**Task brief:** Reproduce the records verbatim, starting at the line that contains "pose: elev=132.6 azim=249.1" and ending after the line that contains "Dot at: (255, 269)".

Raw records
___

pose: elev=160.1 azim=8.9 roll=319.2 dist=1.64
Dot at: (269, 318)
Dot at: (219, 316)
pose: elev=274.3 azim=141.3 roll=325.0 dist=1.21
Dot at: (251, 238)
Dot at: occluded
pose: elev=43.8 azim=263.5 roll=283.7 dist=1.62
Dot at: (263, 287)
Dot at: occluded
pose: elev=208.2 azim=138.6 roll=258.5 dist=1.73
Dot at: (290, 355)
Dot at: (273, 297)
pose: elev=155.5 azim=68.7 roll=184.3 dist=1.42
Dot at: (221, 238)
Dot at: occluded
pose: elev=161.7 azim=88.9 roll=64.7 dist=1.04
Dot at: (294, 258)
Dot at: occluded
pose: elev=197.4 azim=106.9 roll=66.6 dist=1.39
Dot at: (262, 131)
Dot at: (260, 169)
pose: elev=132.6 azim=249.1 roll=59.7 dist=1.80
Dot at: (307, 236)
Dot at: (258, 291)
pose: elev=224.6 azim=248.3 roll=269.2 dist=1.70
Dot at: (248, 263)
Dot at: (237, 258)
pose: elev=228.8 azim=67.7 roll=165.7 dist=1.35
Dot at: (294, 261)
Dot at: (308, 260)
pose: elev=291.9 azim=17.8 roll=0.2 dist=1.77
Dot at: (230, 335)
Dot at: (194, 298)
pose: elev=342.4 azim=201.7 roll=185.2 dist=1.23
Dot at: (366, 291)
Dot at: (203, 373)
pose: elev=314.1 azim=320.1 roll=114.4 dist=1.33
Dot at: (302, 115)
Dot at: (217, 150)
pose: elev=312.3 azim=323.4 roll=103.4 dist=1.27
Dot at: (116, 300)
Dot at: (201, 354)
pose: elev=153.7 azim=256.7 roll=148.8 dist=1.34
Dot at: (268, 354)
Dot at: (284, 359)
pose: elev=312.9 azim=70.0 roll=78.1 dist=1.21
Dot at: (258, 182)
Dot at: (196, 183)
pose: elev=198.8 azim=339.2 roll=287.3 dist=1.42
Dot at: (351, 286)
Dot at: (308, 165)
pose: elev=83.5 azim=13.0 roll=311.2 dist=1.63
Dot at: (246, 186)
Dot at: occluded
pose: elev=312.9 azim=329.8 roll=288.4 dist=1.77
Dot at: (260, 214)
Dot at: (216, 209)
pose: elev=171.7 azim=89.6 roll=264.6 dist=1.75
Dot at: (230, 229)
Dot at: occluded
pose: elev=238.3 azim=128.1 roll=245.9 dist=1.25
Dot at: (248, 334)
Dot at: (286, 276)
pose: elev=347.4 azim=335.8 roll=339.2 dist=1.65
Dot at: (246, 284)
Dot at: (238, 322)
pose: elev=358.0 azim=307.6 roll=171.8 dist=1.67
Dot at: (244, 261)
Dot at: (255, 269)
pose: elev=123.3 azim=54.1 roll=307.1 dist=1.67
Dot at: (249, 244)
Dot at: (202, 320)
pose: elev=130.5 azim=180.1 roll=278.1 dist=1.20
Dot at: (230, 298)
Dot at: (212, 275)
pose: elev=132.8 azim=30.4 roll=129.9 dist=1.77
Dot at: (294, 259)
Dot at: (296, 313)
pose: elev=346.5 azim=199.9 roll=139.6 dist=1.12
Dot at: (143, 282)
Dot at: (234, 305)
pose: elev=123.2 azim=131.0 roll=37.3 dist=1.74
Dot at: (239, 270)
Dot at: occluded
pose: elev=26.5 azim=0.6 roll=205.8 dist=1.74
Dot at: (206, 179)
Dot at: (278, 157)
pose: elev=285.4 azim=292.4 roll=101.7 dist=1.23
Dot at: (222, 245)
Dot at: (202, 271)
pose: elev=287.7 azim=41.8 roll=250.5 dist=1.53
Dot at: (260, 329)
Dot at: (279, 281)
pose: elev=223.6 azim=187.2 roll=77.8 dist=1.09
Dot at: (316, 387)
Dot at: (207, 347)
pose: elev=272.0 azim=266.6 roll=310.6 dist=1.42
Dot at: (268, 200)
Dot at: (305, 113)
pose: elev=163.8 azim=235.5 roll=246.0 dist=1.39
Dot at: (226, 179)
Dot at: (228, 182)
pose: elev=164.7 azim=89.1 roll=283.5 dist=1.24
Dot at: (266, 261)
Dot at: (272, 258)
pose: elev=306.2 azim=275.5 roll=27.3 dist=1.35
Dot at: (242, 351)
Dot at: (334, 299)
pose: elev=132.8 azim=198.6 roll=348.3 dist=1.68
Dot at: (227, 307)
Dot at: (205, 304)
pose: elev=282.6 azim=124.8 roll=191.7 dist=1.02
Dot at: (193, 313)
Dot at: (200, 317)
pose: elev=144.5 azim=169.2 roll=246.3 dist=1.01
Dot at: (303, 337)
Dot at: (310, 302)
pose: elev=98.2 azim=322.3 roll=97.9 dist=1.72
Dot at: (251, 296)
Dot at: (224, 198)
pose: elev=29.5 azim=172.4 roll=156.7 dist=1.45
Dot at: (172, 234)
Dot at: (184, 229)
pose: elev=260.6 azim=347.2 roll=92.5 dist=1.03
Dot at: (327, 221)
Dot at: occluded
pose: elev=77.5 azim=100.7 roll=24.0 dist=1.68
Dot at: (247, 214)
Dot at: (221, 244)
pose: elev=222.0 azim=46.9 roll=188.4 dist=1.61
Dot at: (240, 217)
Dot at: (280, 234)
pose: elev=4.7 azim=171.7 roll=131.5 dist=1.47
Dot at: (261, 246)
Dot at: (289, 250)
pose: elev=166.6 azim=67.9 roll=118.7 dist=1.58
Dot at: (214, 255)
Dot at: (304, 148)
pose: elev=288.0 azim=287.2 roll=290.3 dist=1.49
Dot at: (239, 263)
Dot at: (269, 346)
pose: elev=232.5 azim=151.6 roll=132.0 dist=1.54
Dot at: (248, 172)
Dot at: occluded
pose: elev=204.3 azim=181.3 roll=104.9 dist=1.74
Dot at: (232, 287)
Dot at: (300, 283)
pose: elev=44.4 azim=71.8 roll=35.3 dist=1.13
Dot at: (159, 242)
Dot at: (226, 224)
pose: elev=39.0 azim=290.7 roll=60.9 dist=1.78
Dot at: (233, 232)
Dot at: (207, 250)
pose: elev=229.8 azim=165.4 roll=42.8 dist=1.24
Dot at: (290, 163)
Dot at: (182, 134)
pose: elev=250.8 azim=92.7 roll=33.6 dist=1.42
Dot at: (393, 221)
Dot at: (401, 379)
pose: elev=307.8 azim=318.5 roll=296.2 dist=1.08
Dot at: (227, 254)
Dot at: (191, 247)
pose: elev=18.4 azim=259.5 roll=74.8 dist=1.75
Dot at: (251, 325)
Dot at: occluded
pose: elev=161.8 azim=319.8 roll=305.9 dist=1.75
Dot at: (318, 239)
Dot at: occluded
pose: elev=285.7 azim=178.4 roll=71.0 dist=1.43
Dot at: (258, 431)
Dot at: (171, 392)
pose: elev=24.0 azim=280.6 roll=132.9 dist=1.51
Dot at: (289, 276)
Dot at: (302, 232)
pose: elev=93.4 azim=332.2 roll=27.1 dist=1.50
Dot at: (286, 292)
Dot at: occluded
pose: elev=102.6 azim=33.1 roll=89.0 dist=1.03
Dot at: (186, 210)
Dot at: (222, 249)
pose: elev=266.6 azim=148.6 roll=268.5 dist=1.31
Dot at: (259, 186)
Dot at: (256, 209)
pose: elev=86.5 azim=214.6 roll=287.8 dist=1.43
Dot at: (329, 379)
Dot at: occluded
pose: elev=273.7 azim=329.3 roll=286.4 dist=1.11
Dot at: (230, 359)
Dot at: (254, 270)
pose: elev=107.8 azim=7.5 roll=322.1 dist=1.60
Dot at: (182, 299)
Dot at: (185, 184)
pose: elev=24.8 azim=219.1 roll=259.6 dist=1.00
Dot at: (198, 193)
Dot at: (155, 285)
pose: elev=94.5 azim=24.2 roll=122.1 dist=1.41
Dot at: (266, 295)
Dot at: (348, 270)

___

**Answer for this exercise:**
pose: elev=132.6 azim=249.1 roll=59.7 dist=1.80
Dot at: (307, 236)
Dot at: (258, 291)
pose: elev=224.6 azim=248.3 roll=269.2 dist=1.70
Dot at: (248, 263)
Dot at: (237, 258)
pose: elev=228.8 azim=67.7 roll=165.7 dist=1.35
Dot at: (294, 261)
Dot at: (308, 260)
pose: elev=291.9 azim=17.8 roll=0.2 dist=1.77
Dot at: (230, 335)
Dot at: (194, 298)
pose: elev=342.4 azim=201.7 roll=185.2 dist=1.23
Dot at: (366, 291)
Dot at: (203, 373)
pose: elev=314.1 azim=320.1 roll=114.4 dist=1.33
Dot at: (302, 115)
Dot at: (217, 150)
pose: elev=312.3 azim=323.4 roll=103.4 dist=1.27
Dot at: (116, 300)
Dot at: (201, 354)
pose: elev=153.7 azim=256.7 roll=148.8 dist=1.34
Dot at: (268, 354)
Dot at: (284, 359)
pose: elev=312.9 azim=70.0 roll=78.1 dist=1.21
Dot at: (258, 182)
Dot at: (196, 183)
pose: elev=198.8 azim=339.2 roll=287.3 dist=1.42
Dot at: (351, 286)
Dot at: (308, 165)
pose: elev=83.5 azim=13.0 roll=311.2 dist=1.63
Dot at: (246, 186)
Dot at: occluded
pose: elev=312.9 azim=329.8 roll=288.4 dist=1.77
Dot at: (260, 214)
Dot at: (216, 209)
pose: elev=171.7 azim=89.6 roll=264.6 dist=1.75
Dot at: (230, 229)
Dot at: occluded
pose: elev=238.3 azim=128.1 roll=245.9 dist=1.25
Dot at: (248, 334)
Dot at: (286, 276)
pose: elev=347.4 azim=335.8 roll=339.2 dist=1.65
Dot at: (246, 284)
Dot at: (238, 322)
pose: elev=358.0 azim=307.6 roll=171.8 dist=1.67
Dot at: (244, 261)
Dot at: (255, 269)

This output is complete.